Juniper Bacon is an associate with Manion Gaynor & Manning, where she practices products liability and complex litigation, with an emphasis on products liability, premises liability, and toxic tort. Juniper's experience includes representation of product manufacturers, suppliers, subcontractors, general contractors, premises owners, and various other clients. In addition, Juniper has also previously defended clients in construction defect claims and has handled employment law cases. Prior to joining MG+M, Juniper worked at other Bay Area law firms, where she also oversaw the day-to-day handling of cases and actively participated in all phases of litigation.
Prior to completing her law degree, Juniper worked in a variety of positions within the technology field, including several start-ups and an investment bank. She also worked as a research associate for Recombinant Capital (now Deloitte ReCap).
Juniper received her J.D. from Fordham University School of Law in New York, where she was a recipient of the Dean's Special Achievement Award, the New York State Association of Criminal Defense Lawyers' Outstanding Criminal Defense Law Student Award, and the Public Interest Resource Center's Student Leadership Award. She received her B.A. from Mills College in Oakland, California. Juniper is admitted to practice in all California state courts, and is a member of the State Bar of California, the Queen’s Bench Bar Association, and the Alameda County Bar Association.

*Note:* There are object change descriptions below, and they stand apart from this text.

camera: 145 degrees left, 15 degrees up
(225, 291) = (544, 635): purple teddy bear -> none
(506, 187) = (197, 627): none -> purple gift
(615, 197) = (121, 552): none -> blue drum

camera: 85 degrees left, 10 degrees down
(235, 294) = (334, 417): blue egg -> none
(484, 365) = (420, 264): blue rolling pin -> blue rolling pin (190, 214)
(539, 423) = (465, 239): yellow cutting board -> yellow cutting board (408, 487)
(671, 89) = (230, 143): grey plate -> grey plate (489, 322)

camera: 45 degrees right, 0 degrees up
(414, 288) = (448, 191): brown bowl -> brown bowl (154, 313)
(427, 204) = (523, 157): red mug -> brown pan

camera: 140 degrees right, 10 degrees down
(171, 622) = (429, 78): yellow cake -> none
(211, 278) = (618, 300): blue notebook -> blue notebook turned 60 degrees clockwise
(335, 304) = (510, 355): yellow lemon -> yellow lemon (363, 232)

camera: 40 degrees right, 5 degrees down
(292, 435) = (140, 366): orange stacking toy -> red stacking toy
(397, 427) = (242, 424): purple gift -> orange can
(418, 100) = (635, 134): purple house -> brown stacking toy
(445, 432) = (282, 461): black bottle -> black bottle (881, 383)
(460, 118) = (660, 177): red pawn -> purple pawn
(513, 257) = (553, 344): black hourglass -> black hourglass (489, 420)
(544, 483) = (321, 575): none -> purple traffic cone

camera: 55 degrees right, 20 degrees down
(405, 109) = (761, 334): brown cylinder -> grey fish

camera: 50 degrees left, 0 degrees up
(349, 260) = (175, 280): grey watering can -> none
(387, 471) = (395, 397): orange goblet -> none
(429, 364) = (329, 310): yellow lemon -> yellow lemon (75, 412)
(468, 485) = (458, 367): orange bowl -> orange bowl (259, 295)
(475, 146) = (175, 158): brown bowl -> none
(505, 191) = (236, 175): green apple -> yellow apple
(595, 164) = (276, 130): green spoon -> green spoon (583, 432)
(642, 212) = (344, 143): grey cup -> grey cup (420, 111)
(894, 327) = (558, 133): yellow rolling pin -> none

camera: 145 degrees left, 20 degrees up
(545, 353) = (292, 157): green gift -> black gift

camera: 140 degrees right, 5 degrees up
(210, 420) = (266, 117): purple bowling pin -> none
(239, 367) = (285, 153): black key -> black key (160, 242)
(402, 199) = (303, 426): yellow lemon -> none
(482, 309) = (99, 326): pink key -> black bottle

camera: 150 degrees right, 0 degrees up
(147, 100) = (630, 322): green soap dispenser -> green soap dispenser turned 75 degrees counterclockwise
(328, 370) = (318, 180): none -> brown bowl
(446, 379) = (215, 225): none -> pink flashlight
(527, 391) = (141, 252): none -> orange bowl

Juniper was born and raised in Oregon, but spent many holidays as a young girl visiting her grandparents in Oakland, California; her affinity for the Bay Area started early. In addition to being an Oregonian at heart, California is in her blood: Juniper can trace her California roots to her great-great-great-grandparents who were both born in Santa Barbara: Maria Ramona Sepulveda y Serrano, born in 1808, and Jose Agustin Machado, born in 1794. Maria and Jose Machado married in 1827 and had over ten children. Though Californians since birth, Maria and Jose also became citizens of the United States in 1848, with the transfer of sovereignty of California.